Processor Oddities and Gaming; or, Why Lambda Expressions Genuinely Are Needed
This past week one of our aging quad-core PCs (running Debian 6) ceased sending out video signals. Since the computer is fairly old, and since at any given moment several of our computers are idle, I decided to shuffle the computers that have working video, and possibly use the old quad as a headless machine.
The computer that partially failed was for both work and fun -- online video games were part of the fun. In recent months, we'd noticed that games with active graphics seemed not to work as well. Without really investigating, I attributed this to either changes in the Flash player, or changes in the game software.
Anyway, that machine could no longer be used for anything that required a monitor, so I switched its boot disk with the one in our other quad-core and booted it up. That was also running Ubuntu 6, and though the hardware was somewhat different, the machine booted and put the correct images up on the monitor.
So, let the gaming begin, right? Well -- the performance was terrible, much worse than on the old quad-core. The game was almost unplayable. Yes, it could have been drivers, etc. But this was already taking too much time -- the game had to be played!
So, as an experiment, we tried the game on our fairly new, but quite low end, Windows machine. No quad-core, just a basic HP desktop running Windows 7. Lo and behold, the game worked great, better than it had in a very long time!
How could this be? The game runs best on the lowest-end computer? Could it be, perhaps, that the game somehow tuned for Windows? That was possible, but surely not certain...
It was a sufficiently interesting problem that I started investigating the processors on the three machines. Here's what I found (note: I write this while on travel, so the numbers aren't exact):
- Quad-Core 1 (the one with the now-broken video capability) has 4 cores with a processing speed in the 2.3 GHz range;
- Quad-Core 2 (the replacement where the game performed terribly) has 4 cores operating at a significantly lower range;
- the Windows 7 machine identified itself as having a single processor running at a speed of about 3.1 GHz
There's the answer, right? Or, at least part of it. The game using a single processor, so it will perform best on the machine that has the fastest processor.
So, what's this have to do with Lambda Expressions? Everything. Consider this same game, written in JavaFX, utilizing Java 8 Lambda threads for its computational routines. Assuming equal graphics speed, and no limitations on how many processors the game has access to, which computer will the multithread version of the game perform best on? Surely the quad-core with the highest processor speed (i.e., the most powerful computer in the house) -- which is as it should be (more powerful computer equals better performance).
Software developers were "saved" for decades by ever-increasing processor speeds, which made developing ever-more-complex software using the same old single-thread techniques not a problem. But once the limits to how thin silicon could be sliced began to be approached, the procession of doubling of processor speeds every few years was no longer possible.
Enter the multicore processor: the processor's overall power and processing capacity continues to increase, but the processing is divided among multiple processing cores.

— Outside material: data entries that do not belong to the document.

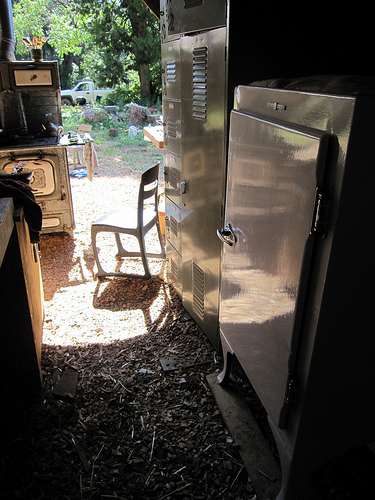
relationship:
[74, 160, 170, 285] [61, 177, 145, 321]
chair in the sun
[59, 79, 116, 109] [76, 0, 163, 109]
truck behind tree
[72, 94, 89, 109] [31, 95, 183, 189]
grill in yard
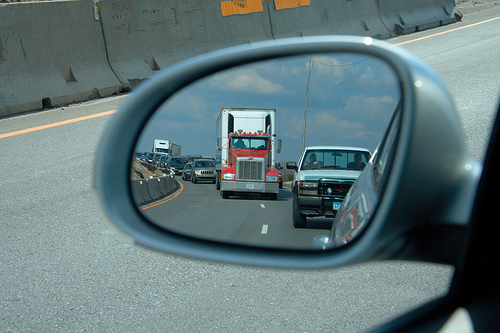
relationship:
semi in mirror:
[211, 105, 291, 198] [76, 24, 464, 275]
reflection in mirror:
[143, 54, 406, 255] [76, 24, 464, 275]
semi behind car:
[211, 105, 291, 198] [287, 136, 379, 231]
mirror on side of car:
[76, 24, 464, 275] [430, 27, 498, 332]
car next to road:
[287, 136, 379, 231] [156, 163, 359, 249]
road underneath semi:
[156, 163, 359, 249] [211, 105, 291, 198]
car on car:
[290, 144, 373, 227] [287, 136, 379, 231]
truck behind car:
[150, 135, 186, 155] [151, 153, 167, 167]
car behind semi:
[193, 156, 220, 186] [211, 105, 291, 198]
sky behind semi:
[157, 52, 399, 144] [211, 105, 291, 198]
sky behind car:
[157, 52, 399, 144] [287, 136, 379, 231]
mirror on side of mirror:
[76, 24, 464, 275] [93, 34, 467, 270]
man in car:
[301, 149, 331, 172] [287, 136, 379, 231]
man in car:
[342, 147, 373, 175] [287, 136, 379, 231]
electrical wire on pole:
[314, 54, 380, 71] [294, 52, 318, 155]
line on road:
[252, 196, 271, 213] [156, 163, 359, 249]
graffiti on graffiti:
[110, 8, 190, 37] [110, 8, 190, 37]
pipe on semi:
[235, 124, 265, 137] [211, 105, 291, 198]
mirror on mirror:
[76, 24, 464, 275] [93, 34, 467, 270]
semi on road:
[211, 105, 291, 198] [156, 163, 359, 249]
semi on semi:
[211, 105, 291, 198] [211, 105, 291, 198]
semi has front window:
[211, 105, 291, 198] [211, 132, 228, 154]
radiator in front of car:
[323, 193, 349, 217] [287, 136, 379, 231]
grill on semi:
[234, 158, 270, 185] [211, 105, 291, 198]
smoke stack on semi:
[221, 114, 272, 141] [211, 105, 291, 198]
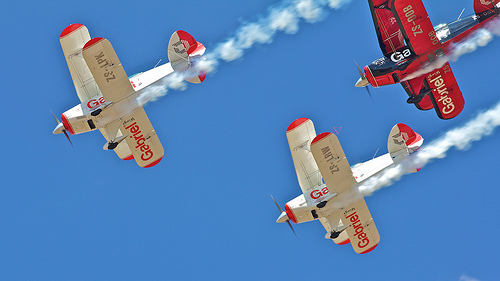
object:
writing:
[84, 98, 100, 109]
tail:
[165, 30, 211, 84]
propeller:
[44, 108, 75, 149]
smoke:
[398, 17, 500, 84]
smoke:
[328, 103, 499, 210]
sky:
[0, 0, 499, 280]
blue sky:
[0, 0, 499, 280]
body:
[48, 24, 208, 169]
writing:
[139, 149, 155, 162]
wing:
[117, 105, 165, 169]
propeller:
[267, 193, 300, 240]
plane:
[353, 1, 499, 121]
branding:
[268, 118, 426, 254]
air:
[0, 0, 498, 280]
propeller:
[350, 60, 375, 101]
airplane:
[49, 23, 208, 169]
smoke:
[93, 0, 355, 129]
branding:
[48, 23, 209, 168]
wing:
[421, 62, 465, 121]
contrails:
[91, 0, 353, 128]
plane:
[270, 84, 450, 267]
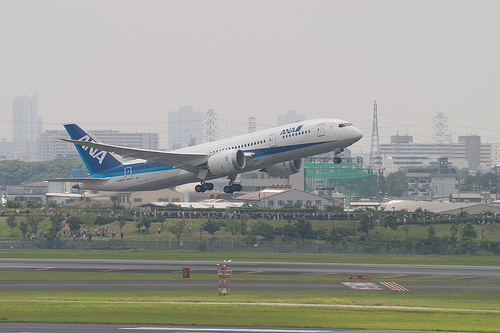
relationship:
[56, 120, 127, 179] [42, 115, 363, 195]
tail of jet plane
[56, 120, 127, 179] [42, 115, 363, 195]
tail on jet plane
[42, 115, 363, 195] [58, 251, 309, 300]
jet plane near runway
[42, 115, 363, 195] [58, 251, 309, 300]
jet plane above runway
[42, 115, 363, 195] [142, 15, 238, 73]
jet plane in sky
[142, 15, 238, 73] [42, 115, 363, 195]
sky above jet plane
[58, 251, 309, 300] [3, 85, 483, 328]
runway at airport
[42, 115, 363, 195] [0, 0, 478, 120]
jet plane going in sky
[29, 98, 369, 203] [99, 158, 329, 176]
jet plane with stripe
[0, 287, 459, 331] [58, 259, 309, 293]
grass between runway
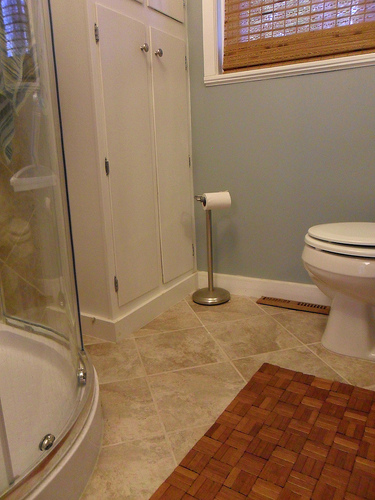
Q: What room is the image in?
A: It is at the bathroom.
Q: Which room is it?
A: It is a bathroom.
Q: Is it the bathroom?
A: Yes, it is the bathroom.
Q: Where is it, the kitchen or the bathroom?
A: It is the bathroom.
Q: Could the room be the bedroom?
A: No, it is the bathroom.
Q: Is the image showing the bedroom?
A: No, the picture is showing the bathroom.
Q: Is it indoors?
A: Yes, it is indoors.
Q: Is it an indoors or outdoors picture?
A: It is indoors.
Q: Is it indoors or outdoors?
A: It is indoors.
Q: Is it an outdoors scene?
A: No, it is indoors.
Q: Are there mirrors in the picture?
A: No, there are no mirrors.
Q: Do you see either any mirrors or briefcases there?
A: No, there are no mirrors or briefcases.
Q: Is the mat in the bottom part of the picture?
A: Yes, the mat is in the bottom of the image.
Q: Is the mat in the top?
A: No, the mat is in the bottom of the image.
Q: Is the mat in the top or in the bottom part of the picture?
A: The mat is in the bottom of the image.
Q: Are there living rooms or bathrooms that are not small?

But that's a problem for developers: the same old single-thread development practices don't take advantage of the multiple cores. And, those of us who have spent years working on multithreaded / parallelized software know how difficult it is to manage threads, make computation functions thread-safe, etc. Then there's the problem of debugging threading issues!
But it's a multicore world now. How in the world are we going to retrain millions of software engineers about how to write thread-safe software?
This is the brilliance of Lambda Expressions: they make that retraining unnecessary, by providing Java developers with a set of syntactical tools that indicate to the compiler that this set of code should run in parallel. Then, the JVM itself takes care of the parallelization.
Can't get much better than that, can you?